Previous studies on LF-FD-OCT have placed emphasis on utilizing high-speed 2D cameras in spectrographs to achieve rapid imaging speeds, ranging from a few hundred thousand to megahertz A-scan capture speed22,23,24,25,26. These cameras have been available at prices ranging from thousands to tens of thousands of pounds. Additionally, supercontinuum (SC) sources have gained popularity in recent LF-FD-OCT systems due to their ability to achieve axial resolutions that are challenging to attain with SLD sources23,26. As a result, it has become common to compare these systems to point-scanning SS-OCT systems within a similar cost range, rather than the more affordable and widely used SD-OCT systems that share similarities in system configuration with LF-FD-OCT (e.g., SLD light source and spectrometer/spectrograph design). This perpetuates the perception that there is a correlation between imaging speed and system cost, wherein a one-order increase in imaging speed typically results in a one-order increase in system cost.
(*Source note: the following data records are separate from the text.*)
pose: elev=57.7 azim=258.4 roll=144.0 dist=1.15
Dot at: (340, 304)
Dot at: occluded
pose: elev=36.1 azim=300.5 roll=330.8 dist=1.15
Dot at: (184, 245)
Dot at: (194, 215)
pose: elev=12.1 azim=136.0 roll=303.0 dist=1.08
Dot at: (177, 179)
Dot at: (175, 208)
Table 2 provides a comparison between low-cost LF-FD-OCT and representative LF-FD-OCT systems, considering imaging performance parameters associated with the adopted camera and light source. It is evident that the low-cost LF-FD-OCT system, while demonstrating "entry-level" performance in terms of resolution and achievable speed, has significantly reduced the overall system cost.
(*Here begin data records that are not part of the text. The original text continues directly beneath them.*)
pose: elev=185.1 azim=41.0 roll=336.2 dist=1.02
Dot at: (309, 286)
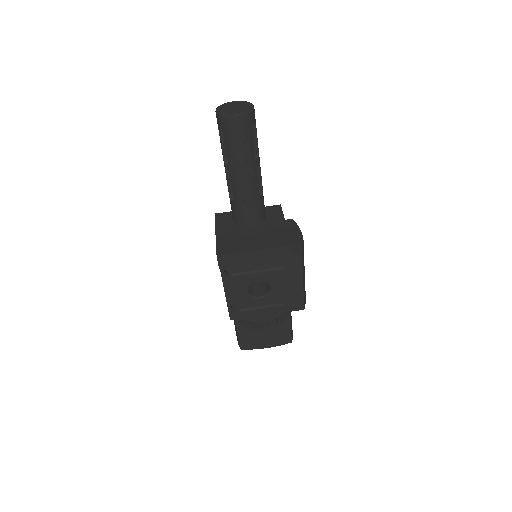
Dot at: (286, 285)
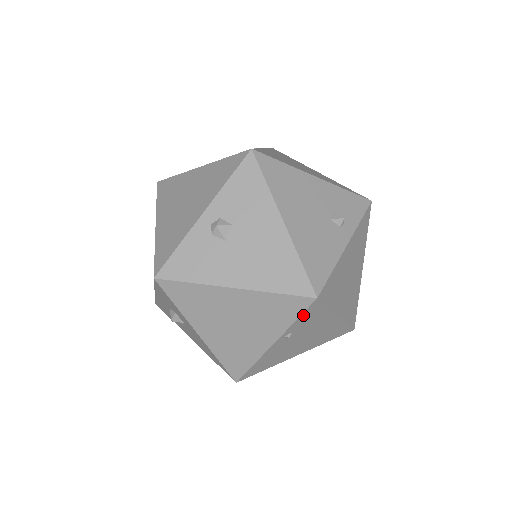
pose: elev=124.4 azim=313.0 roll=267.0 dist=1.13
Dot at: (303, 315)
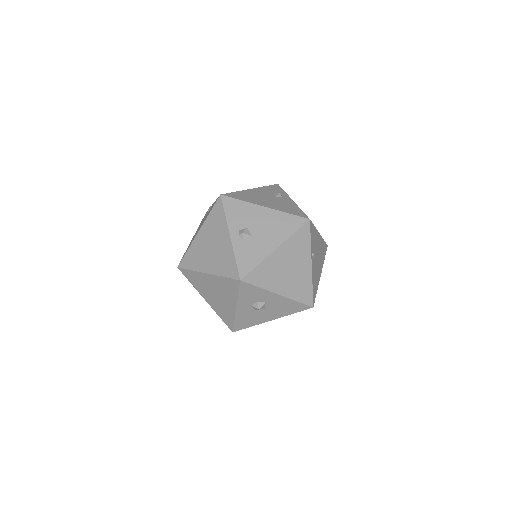
Dot at: (311, 235)
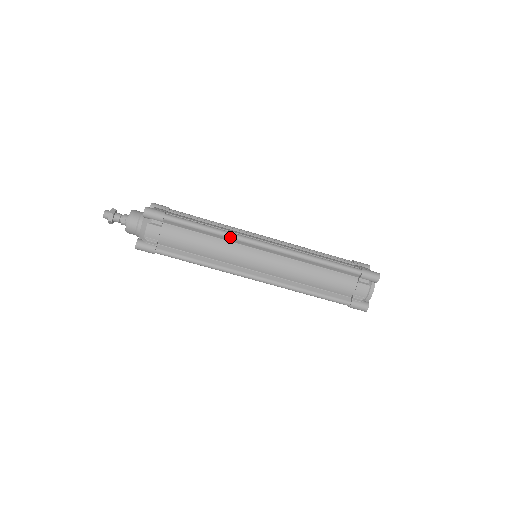
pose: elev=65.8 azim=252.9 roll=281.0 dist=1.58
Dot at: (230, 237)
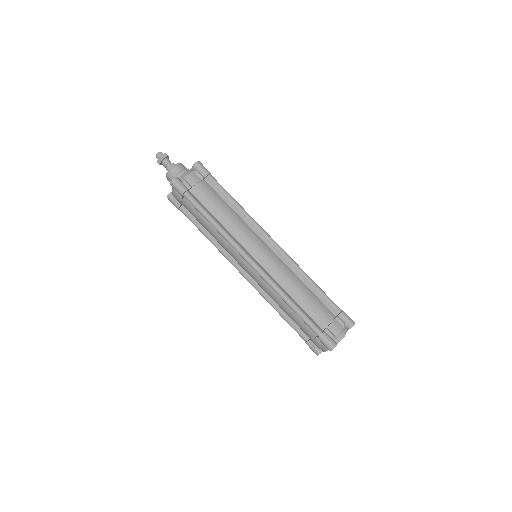
Dot at: (250, 219)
Table 2 Specs of the low-cost LF-FD-OCT and reported LF-FD-OCT systems.

In terms of affordable and reliable FD-OCT variants, the barrier to SD-OCT has now been overcome through system-level low-cost design9,10,11. Specifically, the low-cost SD-OCT technology developed by the group from Duke University has successfully entered the market10,11. Despite the imperfections previously discussed in LF-FD-OCT format, the proposed low-cost LF-FD-OCT demonstrates comparable imaging performance and cost compared to its low-cost SD-OCT counterparts, while achieving image acquisition speeds ten times faster. Detailed specifications outlining the imaging performance and corresponding system costs can be found in Table 3. It is worth mentioning that in certain applications where only OCT B-scan images are required, the proposed LF-FD-OCT system provides a potential option for simplification. By eliminating the need for its scanning unit (used for 3D imaging), such as the Galvo scanner and its controller, there is a possibility of reducing component expenses by approximately £2,000. This scan-free version can be particularly advantageous for in-line quality inspection on production lines, where harsh environments may pose a risk of damaging scanning mechanisms57.

Table 3 Specs of the low-cost LF-FD-OCT and reported low-cost SD-OCT systems.

Our concern regarding the low-cost LF-FD-OCT lies in its fixed B-scan range of 4 or 5 mm, which is determined by the length of the illumination line. This range may not be sufficiently large for certain clinical applications that require imaging of the entire cornea, for instance. One approach to address this limitation is to expand the beam further, thereby extending the length of the line illumination. Another option is to utilize a 2D Galvo scanner to achieve a larger field of view. Nevertheless, it is worth noting that point-scanning SD-OCT offers greater flexibility compared to LF-FD-OCT. For example, it can easily perform radial scans, which is not as straightforward with LF-FD-OCT. In summary, we anticipate that these discussions will assist potential users in selecting an OCT technique that is well-suited for their specific applications.


In this work, we demonstrated a low-cost LF-FD-OCT system that achieves a speed of 100,000 A-scan/s, and the cost of the system is an order of magnitude lower than that of high-speed commercial OCT systems. The design, selection of main components, and key OCT performance metrics have been elucidated. The advantage of our proposed system is that it allows capturing B-scan images in parallel means, which is differentiated from other developed low-cost SD-OCT systems. We have further demonstrated system's potential for medical and industrial applications in the 3D imaging of porcine cornea, 3D-printed structures in flexible electronics and functional coatings in PCBs. Our proposed system therefore enhances the accessibility of the OCT technology while opening up the possibility to screen products rapidly without a loss of performance.